**PROBLEM STATEMENT:** Restate the records below word for word, and omit the images they hold.

**INPUT MATERIAL:**
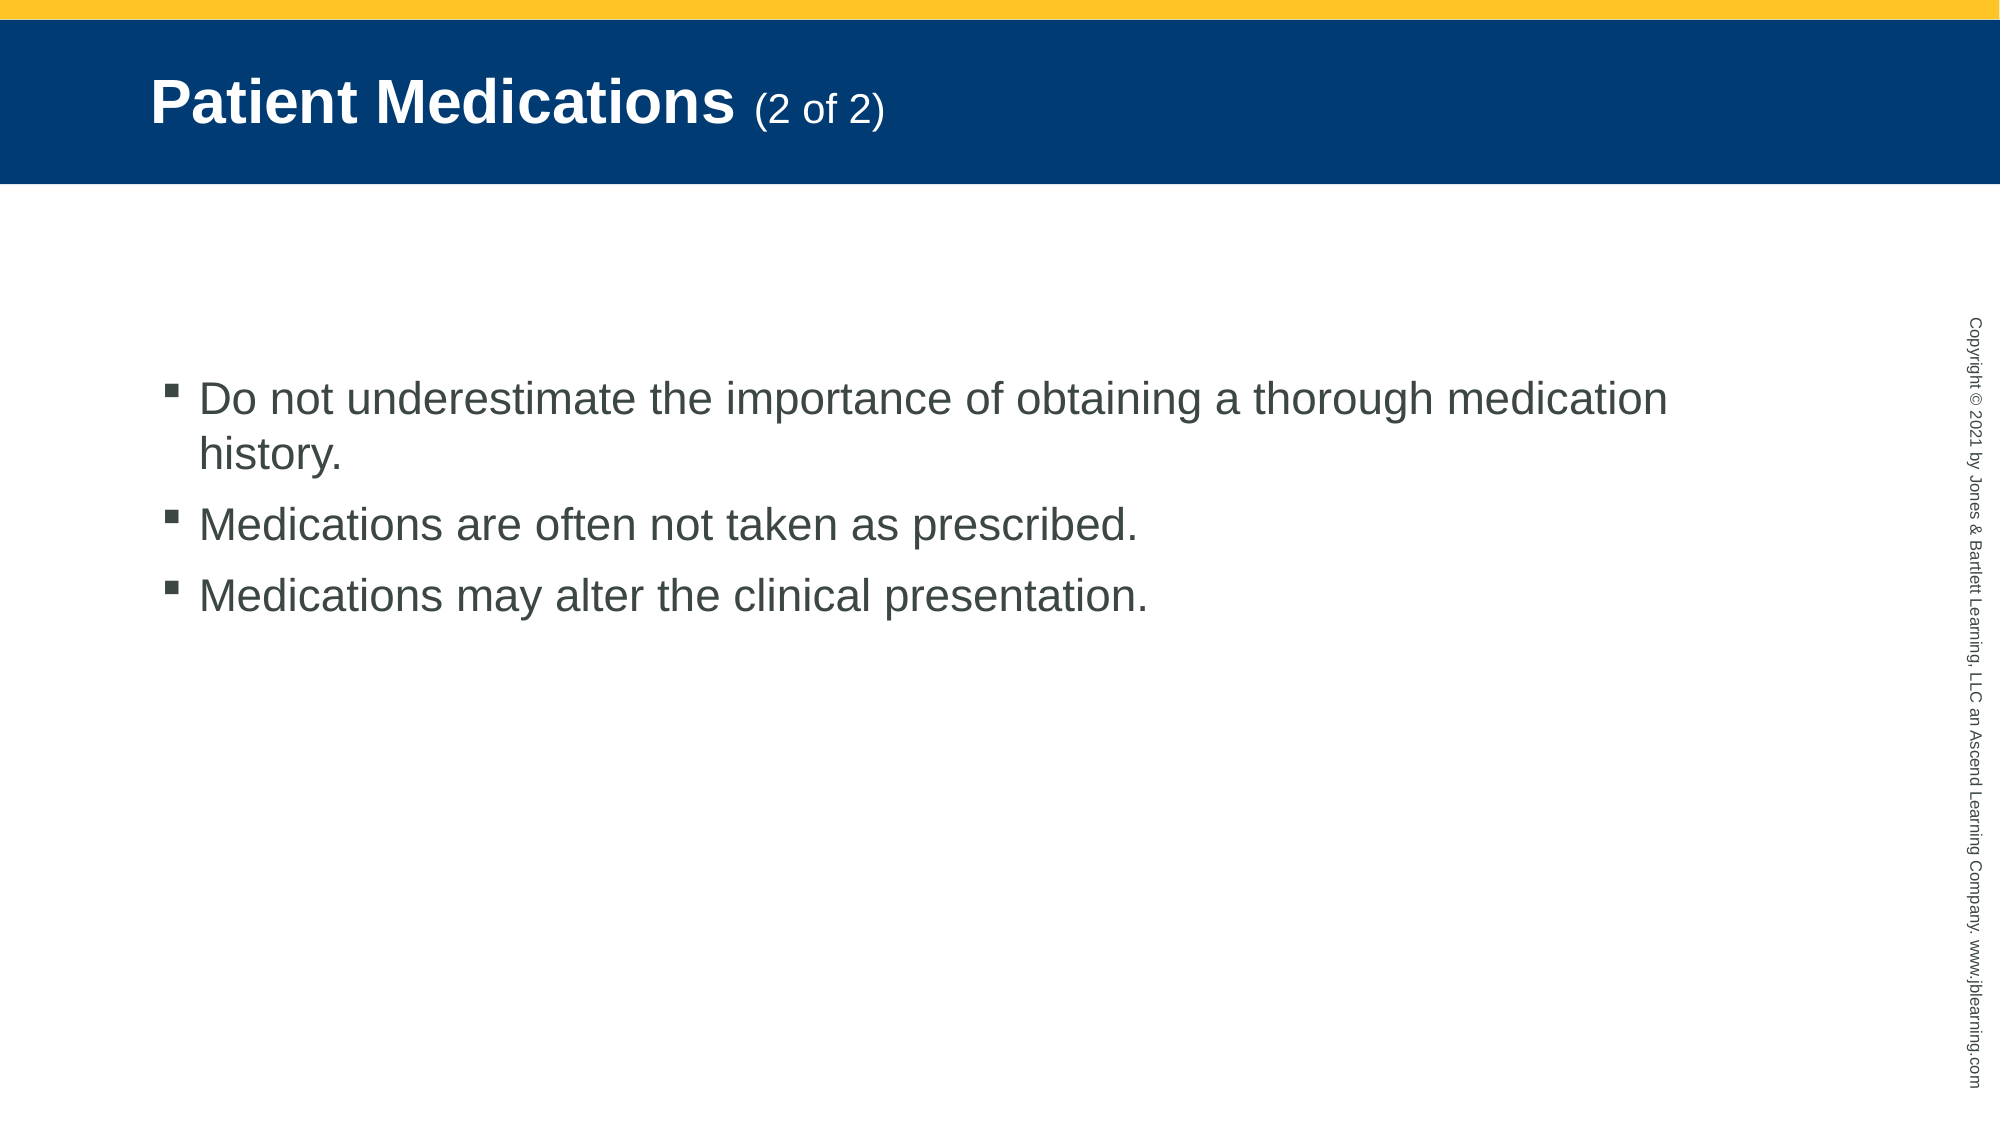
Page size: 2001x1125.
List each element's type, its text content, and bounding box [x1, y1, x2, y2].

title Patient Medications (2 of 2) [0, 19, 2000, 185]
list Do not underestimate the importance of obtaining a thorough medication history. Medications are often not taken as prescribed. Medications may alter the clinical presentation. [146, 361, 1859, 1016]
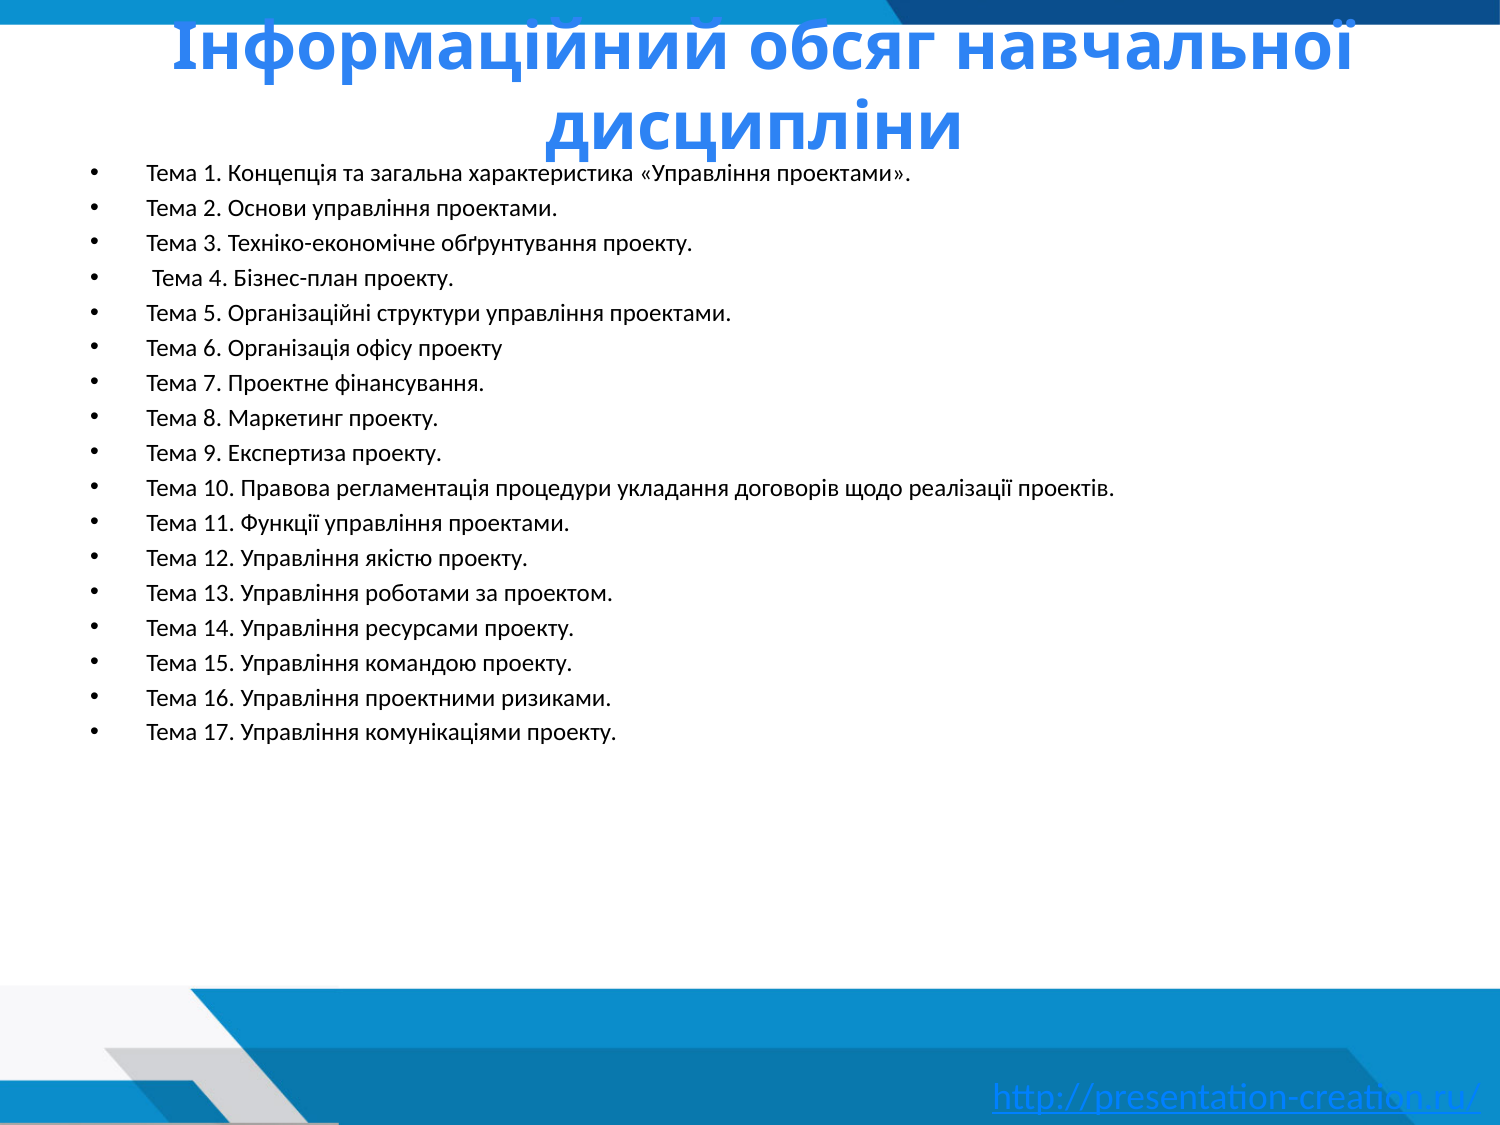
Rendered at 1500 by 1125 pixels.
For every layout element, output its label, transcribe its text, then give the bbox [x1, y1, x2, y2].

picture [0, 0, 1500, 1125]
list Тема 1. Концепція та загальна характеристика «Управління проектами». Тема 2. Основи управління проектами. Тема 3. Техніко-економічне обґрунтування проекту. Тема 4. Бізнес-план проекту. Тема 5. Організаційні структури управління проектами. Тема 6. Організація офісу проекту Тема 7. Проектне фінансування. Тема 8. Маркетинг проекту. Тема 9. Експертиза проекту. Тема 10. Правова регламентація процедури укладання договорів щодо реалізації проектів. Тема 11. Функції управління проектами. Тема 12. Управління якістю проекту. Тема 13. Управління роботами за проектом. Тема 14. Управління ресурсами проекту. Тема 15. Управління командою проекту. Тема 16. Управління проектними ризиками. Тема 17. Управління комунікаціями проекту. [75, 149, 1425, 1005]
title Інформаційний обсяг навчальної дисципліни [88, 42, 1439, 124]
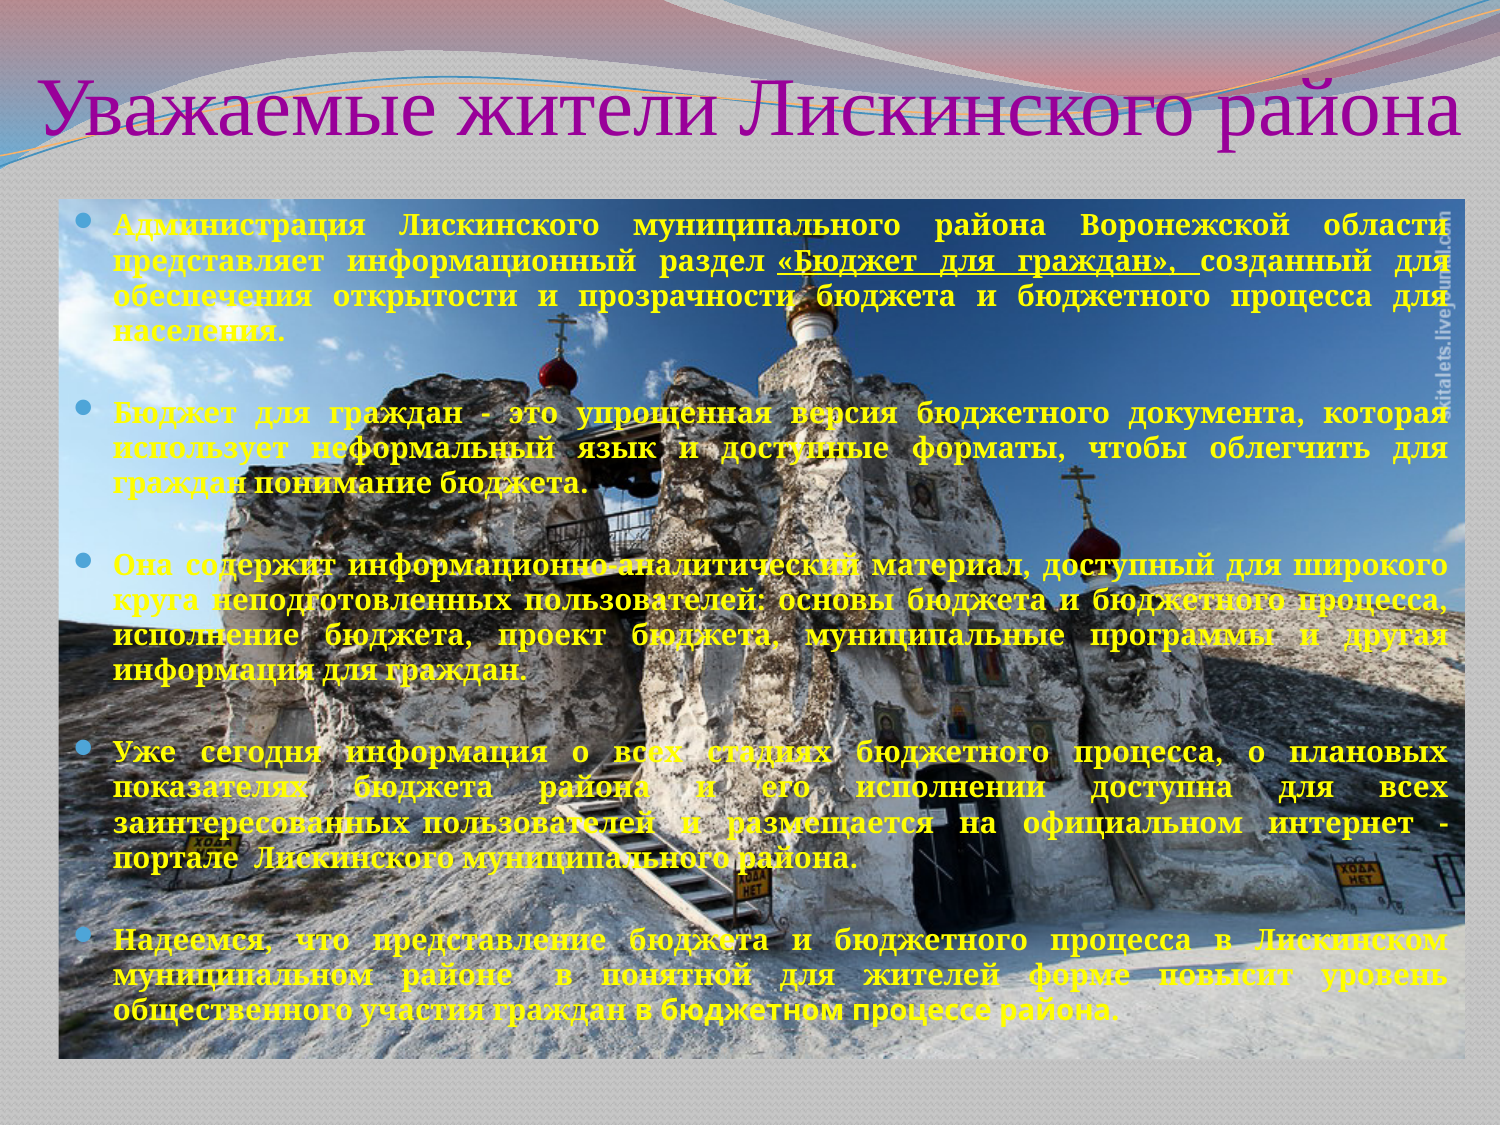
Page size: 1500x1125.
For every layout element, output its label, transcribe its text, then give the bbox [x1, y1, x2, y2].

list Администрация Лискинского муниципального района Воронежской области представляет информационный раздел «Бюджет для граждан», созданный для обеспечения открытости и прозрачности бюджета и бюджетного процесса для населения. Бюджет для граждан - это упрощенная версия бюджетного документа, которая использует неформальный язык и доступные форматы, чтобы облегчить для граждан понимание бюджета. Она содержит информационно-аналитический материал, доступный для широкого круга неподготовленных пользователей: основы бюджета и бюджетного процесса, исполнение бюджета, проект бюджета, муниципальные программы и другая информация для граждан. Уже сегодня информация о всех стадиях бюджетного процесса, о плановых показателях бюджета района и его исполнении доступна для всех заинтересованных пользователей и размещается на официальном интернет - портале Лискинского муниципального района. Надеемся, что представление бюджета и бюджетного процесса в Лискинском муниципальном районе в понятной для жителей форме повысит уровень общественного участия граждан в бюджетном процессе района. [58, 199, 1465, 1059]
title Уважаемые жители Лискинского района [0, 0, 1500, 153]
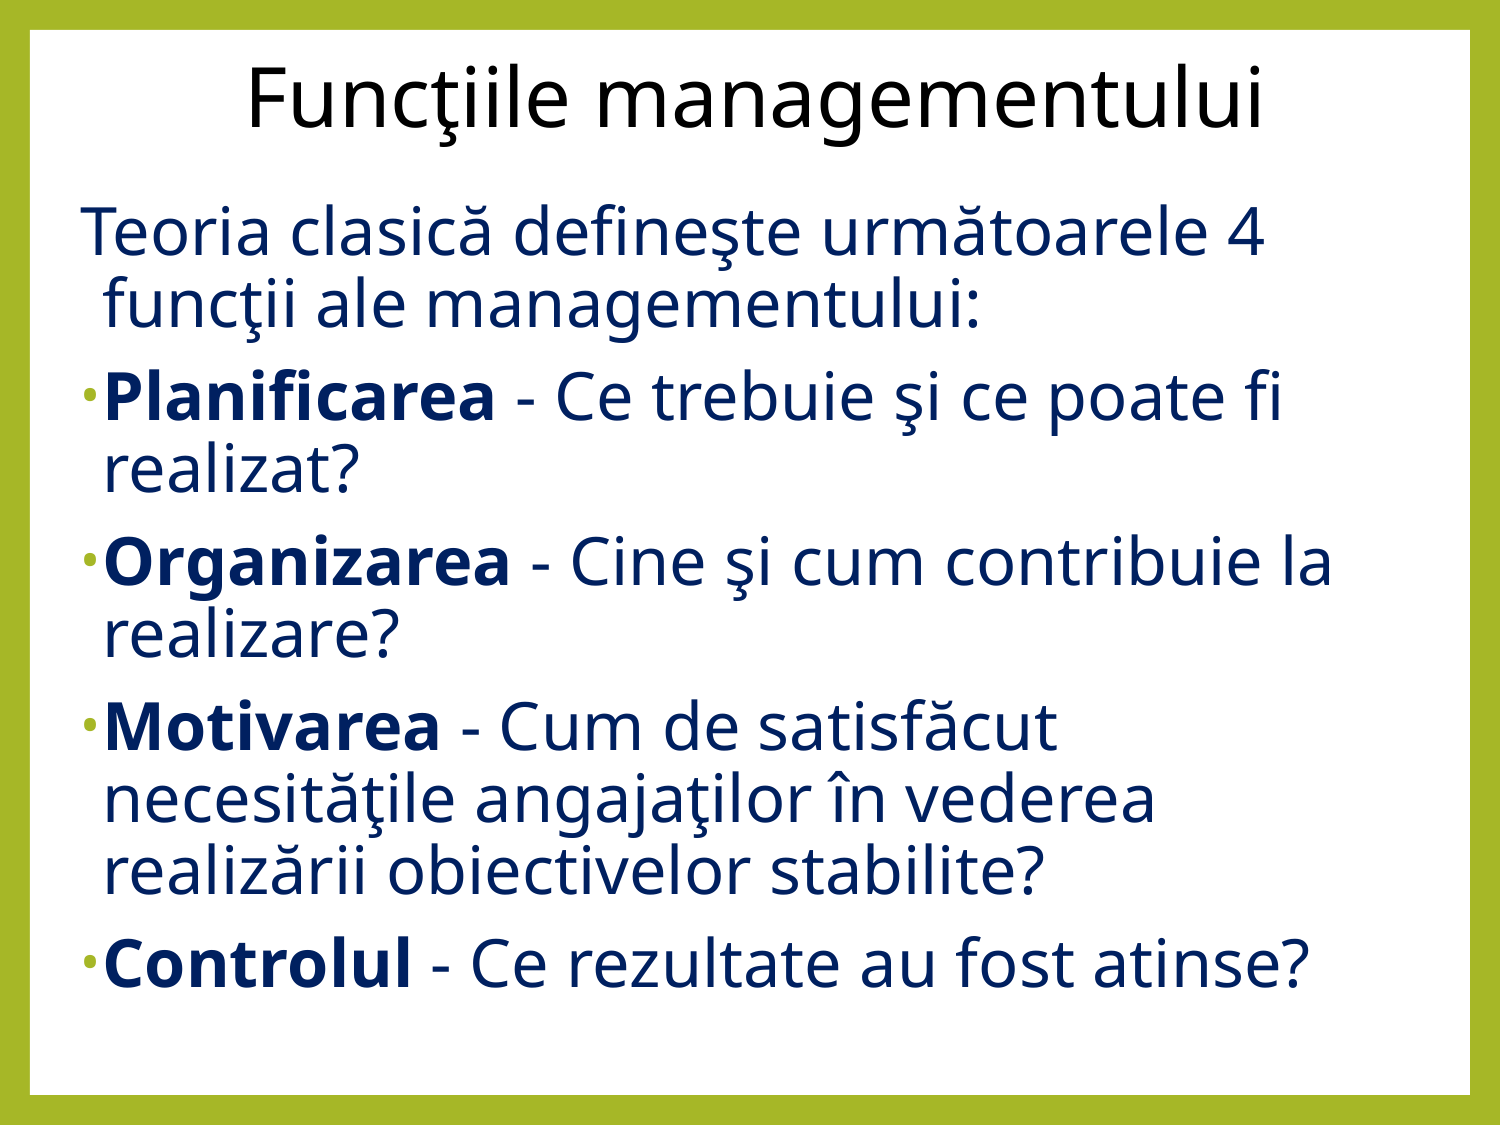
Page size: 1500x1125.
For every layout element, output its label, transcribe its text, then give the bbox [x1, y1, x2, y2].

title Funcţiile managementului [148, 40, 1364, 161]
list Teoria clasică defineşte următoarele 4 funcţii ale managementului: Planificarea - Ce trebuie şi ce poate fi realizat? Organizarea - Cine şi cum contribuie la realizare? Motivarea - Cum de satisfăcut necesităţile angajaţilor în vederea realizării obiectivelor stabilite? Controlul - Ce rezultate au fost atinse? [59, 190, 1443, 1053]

**SOLUTION TO THIS PROBLEM:**
Page size: 2001x1125.
List each element's type, its text content, and bounding box [x1, y1, x2, y2].

title Patient Medications (2 of 2) [0, 19, 2000, 185]
list Do not underestimate the importance of obtaining a thorough medication history. Medications are often not taken as prescribed. Medications may alter the clinical presentation. [146, 361, 1859, 1016]
Rendered at 1500 by 1125 pixels.
For every layout element, output its label, transcribe its text, then give the bbox [x1, y1, x2, y2].

picture [0, 0, 1500, 1125]
list Тема 1. Концепція та загальна характеристика «Управління проектами». Тема 2. Основи управління проектами. Тема 3. Техніко-економічне обґрунтування проекту. Тема 4. Бізнес-план проекту. Тема 5. Організаційні структури управління проектами. Тема 6. Організація офісу проекту Тема 7. Проектне фінансування. Тема 8. Маркетинг проекту. Тема 9. Експертиза проекту. Тема 10. Правова регламентація процедури укладання договорів щодо реалізації проектів. Тема 11. Функції управління проектами. Тема 12. Управління якістю проекту. Тема 13. Управління роботами за проектом. Тема 14. Управління ресурсами проекту. Тема 15. Управління командою проекту. Тема 16. Управління проектними ризиками. Тема 17. Управління комунікаціями проекту. [75, 149, 1425, 1005]
title Інформаційний обсяг навчальної дисципліни [88, 42, 1439, 124]
Page size: 1500x1125.
For every layout element, output its label, transcribe its text, then give the bbox [x1, y1, x2, y2].

list Администрация Лискинского муниципального района Воронежской области представляет информационный раздел «Бюджет для граждан», созданный для обеспечения открытости и прозрачности бюджета и бюджетного процесса для населения. Бюджет для граждан - это упрощенная версия бюджетного документа, которая использует неформальный язык и доступные форматы, чтобы облегчить для граждан понимание бюджета. Она содержит информационно-аналитический материал, доступный для широкого круга неподготовленных пользователей: основы бюджета и бюджетного процесса, исполнение бюджета, проект бюджета, муниципальные программы и другая информация для граждан. Уже сегодня информация о всех стадиях бюджетного процесса, о плановых показателях бюджета района и его исполнении доступна для всех заинтересованных пользователей и размещается на официальном интернет - портале Лискинского муниципального района. Надеемся, что представление бюджета и бюджетного процесса в Лискинском муниципальном районе в понятной для жителей форме повысит уровень общественного участия граждан в бюджетном процессе района. [58, 199, 1465, 1059]
title Уважаемые жители Лискинского района [0, 0, 1500, 153]
Page size: 1500x1125.
For every layout element, output its label, transcribe its text, then give the bbox [x1, y1, x2, y2].

title Funcţiile managementului [148, 40, 1364, 161]
list Teoria clasică defineşte următoarele 4 funcţii ale managementului: Planificarea - Ce trebuie şi ce poate fi realizat? Organizarea - Cine şi cum contribuie la realizare? Motivarea - Cum de satisfăcut necesităţile angajaţilor în vederea realizării obiectivelor stabilite? Controlul - Ce rezultate au fost atinse? [59, 190, 1443, 1053]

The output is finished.